● **WORK INSTRUCTIONS**: Please reproduce the passage of the court opinion between "Original proceeding in prohibition by" and "costs of appeal.", inclusive, word for word.

● **DOCUMENT SECTION**:
════════
Summary
In Crouch v. Easley, 119 W. Va. 208, 192 S.E. 690 (1937), this Court specified that in a divorce suit which does not involve minor children, maintenance or property rights, a decree of divorce a vinculo terminates the suit because the marital relation is the only subject before the court.
Summary of this case from Zikos v. ClarkOpinion
No. 8641
Submitted September 2, 1937.
Decided September 7, 1937.
KENNA, PRESIDENT, absent.
Original proceeding in prohibition by Ralph Crouch against the Honorable D.M. Easley, Judge, etc., to have prohibited enforcement of certain costs of appeal.
Petition dismissed.
Carl C. Sanders and Ned H. Ragland, for petitioner.
Clarence W. Meadows and W. H. McGinnis, for respondents.
This is an original proceeding in prohibition.
In 1932, Grace M. Crouch was granted a divorce a vinculo from petitioner, Ralph Crouch, and was given the custody of their minor child. In 1937, Ralph, upon petition and hearing in the circuit court which granted the divorce, was awarded the conditional custody of the child. Mrs. Crouch desiring to appeal from that award, the court ordered Ralph to pay the costs of the appeal, including her attorney's fee. In the instant proceeding, the petitioner seeks to have prohibited the enforcement of those payments.
════════
● **DATA EXTRACT**:
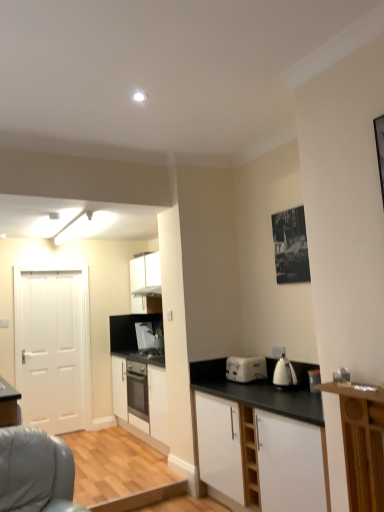
Where is `vacant area on top of white matte door at left (from a real-world perspective)`? The width and height of the screenshot is (384, 512). vacant area on top of white matte door at left (from a real-world perspective) is located at coordinates (54, 269).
════════
● **SOLUTION**:
Original proceeding in prohibition by Ralph Crouch against the Honorable D.M. Easley, Judge, etc., to have prohibited enforcement of certain costs of appeal.